A outra notícia é mais seca, curta, anónima, e referia que na zona do Cadaval um emigrante morria de fome. Um desgraçado ignorado do “Estado social… mas em vias de privatização” que cometeu o erro de passar a vida a trabalhar em vez de ter entrado para um partido político ou de ter seguido uma anafada carreira no funcionalismo público.

Muitos dirão que o Sr. Amaral tem um cérebro privilegiado que lhe permitiu tirar um curso difícil e aceder a postos de grande responsabilidade. Que quem está na alta finança dá muitos lucros ao patrão e que as decisões importantes que toma justificam uma compensação choruda. Que são pessoas que geram muitos lucros para o país através da sua aguda inteligência e que dar-lhe 18 mil Euros é uma bagatela. Que no dia em que choverem Miras Amarais em Portugal sairemos para o pelotão da frente das nações mais ricas e avançadas deixando de vez para trás tarefas menores como servir cafés na Base das Lajes. Ou organizar jogos de futebol. Ou vasculhar por um bisavô nos Açores no passado dos laureados com o prémio Nobel.
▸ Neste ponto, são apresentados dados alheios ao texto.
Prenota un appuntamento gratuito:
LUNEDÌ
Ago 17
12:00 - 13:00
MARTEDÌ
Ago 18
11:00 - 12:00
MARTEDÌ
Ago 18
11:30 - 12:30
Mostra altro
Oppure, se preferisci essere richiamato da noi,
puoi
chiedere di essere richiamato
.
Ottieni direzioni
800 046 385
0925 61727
Num país assolado por verdadeiras versões modernas de pragas bíblicas como a dos “padres cantores”, que assombram as ondas hertzianas nacionais, ou a dos “polícias escritores” que enricam as prateleiras da Biblioteca Nacional, é claro como água que o nosso futuro está na chuva. Numa chuvada de cérebros gestores que façam o que sempre fizeram, isto é, destruir as empresas públicas e esperar para ver qual é o próximo passo histórico do liberalismo económico (ou, a “terceira via” para os amigos mais íntimos).
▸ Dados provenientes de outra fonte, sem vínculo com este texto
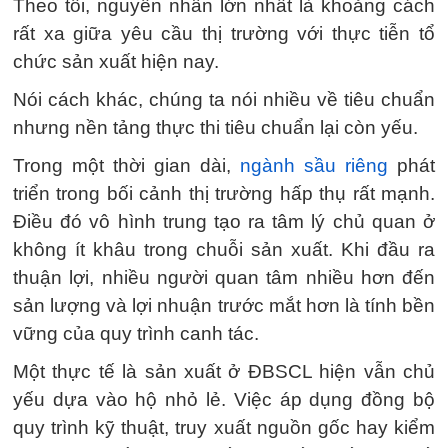
Theo tôi, nguyên nhân lớn nhất là khoảng cách
rất xa giữa yêu cầu thị trường với thực tiễn tổ
chức sản xuất hiện nay.
Nói cách khác, chúng ta nói nhiều về tiêu chuẩn
nhưng nền tảng thực thi tiêu chuẩn lại còn yếu.
Trong một thời gian dài,
ngành sầu riêng
phát
triển trong bối cảnh thị trường hấp thụ rất mạnh.
Điều đó vô hình trung tạo ra tâm lý chủ quan ở
không ít khâu trong chuỗi sản xuất. Khi đầu ra
thuận lợi, nhiều người quan tâm nhiều hơn đến
sản lượng và lợi nhuận trước mắt hơn là tính bền
vững của quy trình canh tác.
Một thực tế là sản xuất ở ĐBSCL hiện vẫn chủ
yếu dựa vào hộ nhỏ lẻ. Việc áp dụng đồng bộ
quy trình kỹ thuật, truy xuất nguồn gốc hay kiểm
Portugal nunca soube assumir compromissos ou tratados internacionais. O exemplo de Cabinda deveria vir à memória dos que aprenderam História no tempo em que havia mais escolas abertas. Mas quando nos tornamos tolos não brincamos em serviço, somos tolos a valer, perdemos todo o sentido da decência e honestidade intelectual. Subimos para cima de cadeiras e fazemos um triste espectáculo no fundo do palco. Quem não se lembra das velhas de cabelo pintado de loiro colado a laca, formando um belo cabeção, percorrendo as ruas em manifestações aprazadas que, ainda hoje julgam ter tido alguma influência na independência de Timor. Essa onda de “consciência política” que não se via desde o 25 de Abril e que aqueceu os corações dos indigentes das classes altas numa espécie de desígnio sagrado para preencher o vazio do seu quotidiano. Os portugas de curta memória não se lembram que, se não fossem as mulheres dos políticos americanos também falarem de política nos seus chás canastras, Timor ainda faria parte da Indonésia. E que talvez fosse a sua sorte.
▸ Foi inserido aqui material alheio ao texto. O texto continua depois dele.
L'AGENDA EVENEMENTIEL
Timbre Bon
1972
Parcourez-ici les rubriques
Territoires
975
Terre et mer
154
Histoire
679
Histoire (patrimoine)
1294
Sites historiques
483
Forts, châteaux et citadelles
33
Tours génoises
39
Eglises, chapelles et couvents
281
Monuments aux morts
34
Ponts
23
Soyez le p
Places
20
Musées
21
Mas, Portugal continua um bom país para dançar aquela arte espanhola de bater com os pés no chão abanando os braços fazendo trejeitos com os dedos e comprar postais para mandar aos amigos In articulo mortis (“na hora da morte”).

2 Comments:

  • At 12:34 da tarde, Anonymous Anónimo said…

    parabens pelo texto!
    como pela minha parte tenho feito de tudo para que o rectângulo fosse um bocadinho melhor, estou cada vez mais desiludido com o caminho que lhe deram....

     
  • At 4:09 da manhã, Blogger Táxi Pluvioso said…

    Por ser um fã (emborrachado pelas máximas do Mister no anúncio da CGD) dos rapazes que fazem “comédia em pé”, vejo Portugal como uma óptima fonte de inspiração. Bruno Nogueira mostra uma via no “jovens com asas” do Millennium, se trocarmos por “jovens com penas”, o futuro da galinheiro está assegurado. (E por favor não defendam o aumento dos impostos da banca porque quem irá paga-los não é o João Salgueiro ou a Opus Dei…).